1. Get real with yourself. Are you happy at work? Do you think you’re doing what you were meant to do on this planet? If you’ve been stressed and miserable with your corporate job for years and are simply trying to avoid the next round of layoffs, it’s time to look in the mirror and ask – is this really what I want to be doing with my life? Is there something else I have always wanted to do on my own?
2. Determine if you can afford to quit. There are a lot of myths about how long it takes to build a profitable company. Some hope to do it in three months – this is usually unrealistic. Others feel they need two to three years worth of capital. Also not true. Building a six-figure business can be done in well under a year if you work smart. You need to do the math and have a plan to somehow support yourself for six months to a year.
3. Hand in the pink slip. This will probably be one of the best days of your life. You’re firing the boss and losing a job that isn’t right for you. Very little feels quite as awesome as telling the boss you choose to resign. You’re claiming your freedom and self-esteem and stepping into your power.

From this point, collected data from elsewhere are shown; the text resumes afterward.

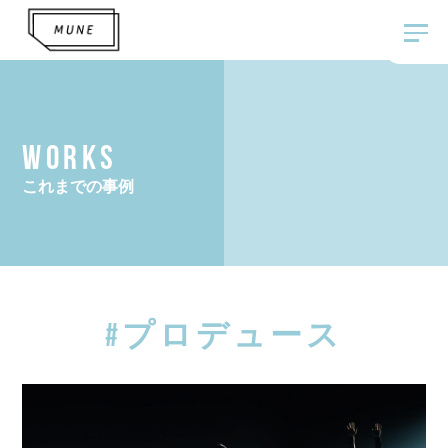
WORKS
これまでの事例
#プロデュース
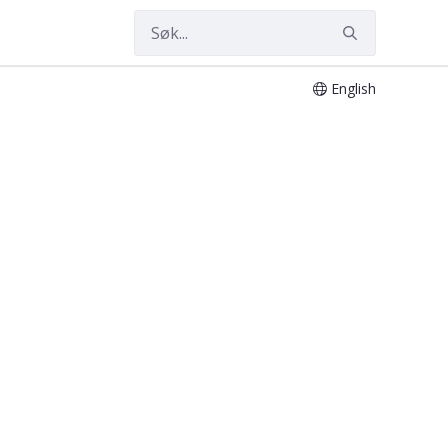
English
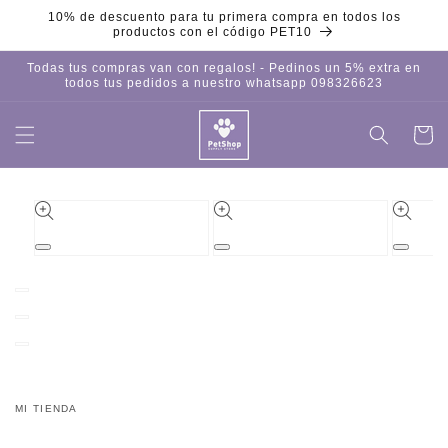
Ir
10% de descuento para tu primera compra en todos los
directamente
productos con el código PET10
al contenido
Todas tus compras van con regalos! - Pedinos un 5% extra en
todos tus pedidos a nuestro whatsapp 098326623
Carrito
Iniciar
sesión
Ir
directamente
a la
información
del producto
Abrir
Abrir
Abrir
elemento
elemento
element
multimedia
multimedia
multime
1
2
3
en
en
en
una
una
una
ventana
ventana
ventana
modal
modal
modal
MI TIENDA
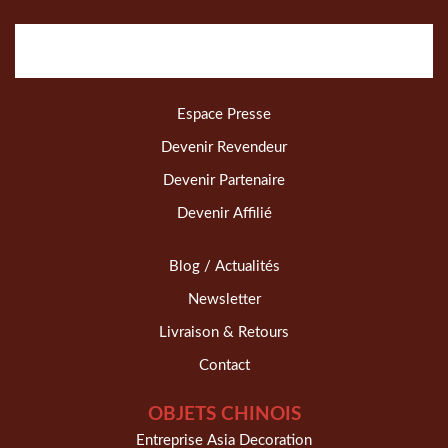
Espace Presse
Devenir Revendeur
Devenir Partenaire
Devenir Affilié
Blog / Actualités
Newsletter
Livraison & Retours
Contact
OBJETS CHINOIS
Entreprise Asia Decoration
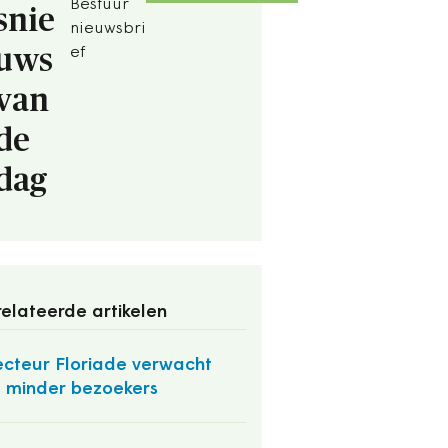
Bestuur
snie
nieuwsbri
uws
ef
van
de
dag
elateerde artikelen
ecteur Floriade verwacht
 minder bezoekers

4. Get the right tools from the start. Most have no problem imagining their dream career, but they overlook getting the necessary entrepreneurial tools and skills to do the job (like learning how to attract clients). This can cost entrepreneurs in a big way. The most important thing you will ever do to get your business off the ground is to invest in the right entrepreneurial tools. You can learn them from a book, or get a mentor or coach who has built a successful business in this economy and learn the fast way.
5. Get the support you need. Ask yourself what you need to keep motivated, positive and take sensible and sustained action over the next year. Being an entrepreneur can be isolating after working in a corporate environment. Too many entrepreneurs work alone, dealing with the highs and lows all by themselves, which can be tough. Entrepreneurs need a skilled safety net to guide and support them as they move through the tough early years. This keeps them from making major business mistakes.
Tommi Wolfe is an entrepreneurial consultant, coach and founder of The Startup Expert.